November is National Family Caregivers Month and National Alzheimer’s Awareness Month
During my two decades of caring for seven elders, family caregiving was considered just what you do, if you are a good person, and you shouldn’t complain or even mention the fact that you are depressed, exhausted, frustrated and that all of this is made worse because no one understands.
There was no network. There were no support groups. If there was any of this, I wasn’t aware of it – perhaps I was just too busy, tired – well you know the drill.
Also, at the time, Alzheimer’s was just being identified. It was said you couldn’t really be sure if a person had Alzheimer’s disease until an autopsy was done. And they couldn’t do anything to help you or your loved one, so there wasn’t much point of having a diagnosis. It all seemed pretty hopeless.

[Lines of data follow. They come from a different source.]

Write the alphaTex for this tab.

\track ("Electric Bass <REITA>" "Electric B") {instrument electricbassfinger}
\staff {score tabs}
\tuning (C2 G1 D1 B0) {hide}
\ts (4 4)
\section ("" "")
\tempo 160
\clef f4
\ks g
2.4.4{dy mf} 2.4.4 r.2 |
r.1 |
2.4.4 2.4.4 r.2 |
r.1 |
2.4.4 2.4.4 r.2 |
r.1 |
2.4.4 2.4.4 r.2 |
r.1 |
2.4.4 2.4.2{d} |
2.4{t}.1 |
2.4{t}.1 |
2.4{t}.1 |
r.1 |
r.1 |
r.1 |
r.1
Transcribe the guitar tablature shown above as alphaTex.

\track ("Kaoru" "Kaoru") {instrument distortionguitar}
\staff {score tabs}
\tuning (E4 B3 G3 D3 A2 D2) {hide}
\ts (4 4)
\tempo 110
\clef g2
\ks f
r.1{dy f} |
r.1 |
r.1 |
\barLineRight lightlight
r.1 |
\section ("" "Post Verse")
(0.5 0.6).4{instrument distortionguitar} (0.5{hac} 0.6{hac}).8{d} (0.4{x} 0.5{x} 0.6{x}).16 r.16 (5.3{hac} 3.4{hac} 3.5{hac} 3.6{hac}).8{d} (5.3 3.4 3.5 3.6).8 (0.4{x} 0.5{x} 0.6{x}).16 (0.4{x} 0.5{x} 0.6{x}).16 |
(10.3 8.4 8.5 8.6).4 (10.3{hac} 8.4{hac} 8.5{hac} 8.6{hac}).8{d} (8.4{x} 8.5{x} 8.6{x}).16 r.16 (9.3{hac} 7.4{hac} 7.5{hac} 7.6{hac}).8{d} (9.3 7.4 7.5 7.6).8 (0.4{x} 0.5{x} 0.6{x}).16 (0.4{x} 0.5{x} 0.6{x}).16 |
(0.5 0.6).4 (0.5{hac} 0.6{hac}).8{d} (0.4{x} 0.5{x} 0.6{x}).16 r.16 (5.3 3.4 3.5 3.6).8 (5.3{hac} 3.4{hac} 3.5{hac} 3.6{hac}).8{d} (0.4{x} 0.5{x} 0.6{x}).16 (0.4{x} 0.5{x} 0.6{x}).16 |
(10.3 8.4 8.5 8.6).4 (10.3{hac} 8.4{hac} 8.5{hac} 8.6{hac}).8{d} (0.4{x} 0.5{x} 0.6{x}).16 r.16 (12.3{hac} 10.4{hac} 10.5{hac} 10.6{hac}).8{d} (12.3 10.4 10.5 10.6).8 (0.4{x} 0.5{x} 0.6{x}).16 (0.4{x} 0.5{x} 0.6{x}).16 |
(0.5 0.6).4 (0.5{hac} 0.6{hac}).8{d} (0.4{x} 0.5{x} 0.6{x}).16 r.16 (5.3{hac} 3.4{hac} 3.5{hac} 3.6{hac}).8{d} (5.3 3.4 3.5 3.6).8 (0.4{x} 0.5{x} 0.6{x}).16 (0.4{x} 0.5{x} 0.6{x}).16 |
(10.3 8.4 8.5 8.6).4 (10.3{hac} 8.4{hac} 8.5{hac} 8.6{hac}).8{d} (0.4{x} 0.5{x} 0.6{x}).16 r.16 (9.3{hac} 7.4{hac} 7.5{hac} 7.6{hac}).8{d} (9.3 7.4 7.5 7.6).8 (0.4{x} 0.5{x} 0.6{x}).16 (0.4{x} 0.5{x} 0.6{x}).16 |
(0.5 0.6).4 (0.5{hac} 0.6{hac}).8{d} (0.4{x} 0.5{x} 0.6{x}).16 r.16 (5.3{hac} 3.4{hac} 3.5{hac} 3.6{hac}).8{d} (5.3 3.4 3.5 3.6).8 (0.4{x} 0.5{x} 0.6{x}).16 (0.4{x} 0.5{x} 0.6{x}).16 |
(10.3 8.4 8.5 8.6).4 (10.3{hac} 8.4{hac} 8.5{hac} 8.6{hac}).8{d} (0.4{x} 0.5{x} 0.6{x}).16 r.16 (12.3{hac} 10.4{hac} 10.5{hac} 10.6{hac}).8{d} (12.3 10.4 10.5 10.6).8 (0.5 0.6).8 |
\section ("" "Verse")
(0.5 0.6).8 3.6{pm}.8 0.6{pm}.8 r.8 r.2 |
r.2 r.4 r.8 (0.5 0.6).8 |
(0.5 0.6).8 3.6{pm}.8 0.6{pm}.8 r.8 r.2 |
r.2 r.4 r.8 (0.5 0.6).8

Research has changed all of that. Early diagnosis is important. No, there is no cure. Yes, you will often feel it is hopeless. But some prescription drugs can slow the mental decline. Others can manage symptoms. Both of these strategies can make the Alzheimer’s patient more comfortable and the caregiver’s life easier. And awareness and support can make everyone’s life easier.
When you don’t feel you are the only one suffering in this way; when you can share the burden physically and emotionally; when you know there is an army of fellows worldwide to help you and your loved one through this – it can make a world of difference.
So we do have a lot to celebrate. Awareness and research and support – all necessary ingredients to a better future.